Though the would-be Tennesseans had jumped through all the prescribed hoops in their quest for statehood, their fate lay in the hands of the federal government in Philadelphia, more than 600 miles away. William Blount, the visionary who came over the mountains to create a new government in the wilderness, was not inclined to wait on Congress to act. Instead, Blount and his fellow visionaries created an entire state government, complete with a legislature, electing John Sevier the first governor and William Blount and William Cocke U.S. Senators. In April 1796, Blount and Cocke traveled to the national capital to make their case for immediate statehood.

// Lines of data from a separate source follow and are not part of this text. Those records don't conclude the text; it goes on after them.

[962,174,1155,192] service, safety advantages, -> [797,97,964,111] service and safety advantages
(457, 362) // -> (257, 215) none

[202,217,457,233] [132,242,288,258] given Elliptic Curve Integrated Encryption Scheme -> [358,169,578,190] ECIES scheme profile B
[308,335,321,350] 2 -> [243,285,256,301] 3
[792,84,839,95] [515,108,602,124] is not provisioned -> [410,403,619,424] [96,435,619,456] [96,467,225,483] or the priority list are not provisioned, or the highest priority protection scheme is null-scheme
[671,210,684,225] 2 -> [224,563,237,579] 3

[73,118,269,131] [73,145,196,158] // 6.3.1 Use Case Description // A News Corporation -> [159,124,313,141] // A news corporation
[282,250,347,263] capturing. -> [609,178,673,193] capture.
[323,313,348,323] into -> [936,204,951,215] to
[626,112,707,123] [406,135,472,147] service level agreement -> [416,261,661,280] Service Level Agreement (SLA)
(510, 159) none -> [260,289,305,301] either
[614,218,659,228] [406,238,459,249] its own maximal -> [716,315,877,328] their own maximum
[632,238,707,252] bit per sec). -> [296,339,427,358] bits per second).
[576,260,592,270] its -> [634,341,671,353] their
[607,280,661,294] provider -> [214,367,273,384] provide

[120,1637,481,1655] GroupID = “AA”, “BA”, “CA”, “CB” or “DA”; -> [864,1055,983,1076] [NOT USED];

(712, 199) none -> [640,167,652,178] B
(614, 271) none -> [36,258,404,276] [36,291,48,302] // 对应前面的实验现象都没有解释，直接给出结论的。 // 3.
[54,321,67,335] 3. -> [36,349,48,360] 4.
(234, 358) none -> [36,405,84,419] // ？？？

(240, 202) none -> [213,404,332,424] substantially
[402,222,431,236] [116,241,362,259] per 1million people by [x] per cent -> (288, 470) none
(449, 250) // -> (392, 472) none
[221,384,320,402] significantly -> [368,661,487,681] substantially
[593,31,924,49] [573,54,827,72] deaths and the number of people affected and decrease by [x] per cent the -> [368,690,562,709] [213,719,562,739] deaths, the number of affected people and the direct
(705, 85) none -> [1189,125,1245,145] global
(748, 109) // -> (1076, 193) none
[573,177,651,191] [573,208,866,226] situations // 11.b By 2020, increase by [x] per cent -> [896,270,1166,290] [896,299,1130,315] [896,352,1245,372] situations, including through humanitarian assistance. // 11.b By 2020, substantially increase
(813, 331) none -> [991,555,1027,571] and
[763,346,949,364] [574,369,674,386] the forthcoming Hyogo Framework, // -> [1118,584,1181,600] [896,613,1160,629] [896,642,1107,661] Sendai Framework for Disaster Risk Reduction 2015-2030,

Exterior of Blount Mansion with Gay Street Bridge in the Background
In a scenario that presaged today’s frequently-divided federal government, the two houses of Congress were soon locked in a bitter dispute over how to respond to the petition. In this age before the arrival of Democrats and Republicans, Congress was split between Federalists and Anti-Federalists, with the former holding sway in the House of Representatives and the latter in the Senate. The Anti-Federalists favored Tennessee’s admittance, while the Federalists were opposed (This had to do with the belief that Tennessee’s citizens, who would be added to voter rolls once statehood was attained, would swell anti-Federalist ranks and alter the balance of power). A month of bitter debate ensued, but in the end, Blount and his compatriots carried the day, and Tennessee gained admittance to the union as our nation’s sixteenth state that June.
Blount’s brash method—essentially showing up in the national capital uninvited and introducing himself as the senator from the newest state—came to be known as the Tennessee plan. While some new states waited for Congress to open the door and invite them to join the union, others took notice of Tennessee’s success and followed suit. Six additional territories organized themselves under a version of the Tennessee plan and similarly forced Congress to admit them as states. These included Michigan, Iowa, California, Oregon, Kansas, and Alaska. A seventh territory, New Mexico, attempted the Tennessee method unsuccessfully. The Tennessee Plan remains a model to this day, with activists in Puerto Rico and the District of Columbia advocating a similar path to statehood for the territory and the district.
William Blount’s Office
It all started in Knoxville in 1795, in William Blount’s tiny little office behind his house overlooking the river downtown. While you’re always welcome to come tour Blount’s house and his office and reconstructed kitchen any day Tuesday-Saturday (barring special events), we’d like to issue you a special invitation to visit us free of charge on Statehood Day—June 1st, 2019—the 223rd anniversary of Tennessee’s statehood and the success of William Blount’s audacious plan. Who knows? Maybe you’ll be inspired to dream big dreams of your own. At the very least, you’ll take pride on the Volunteer State’s first claim to fame on the day when it happened and in the room where it all began.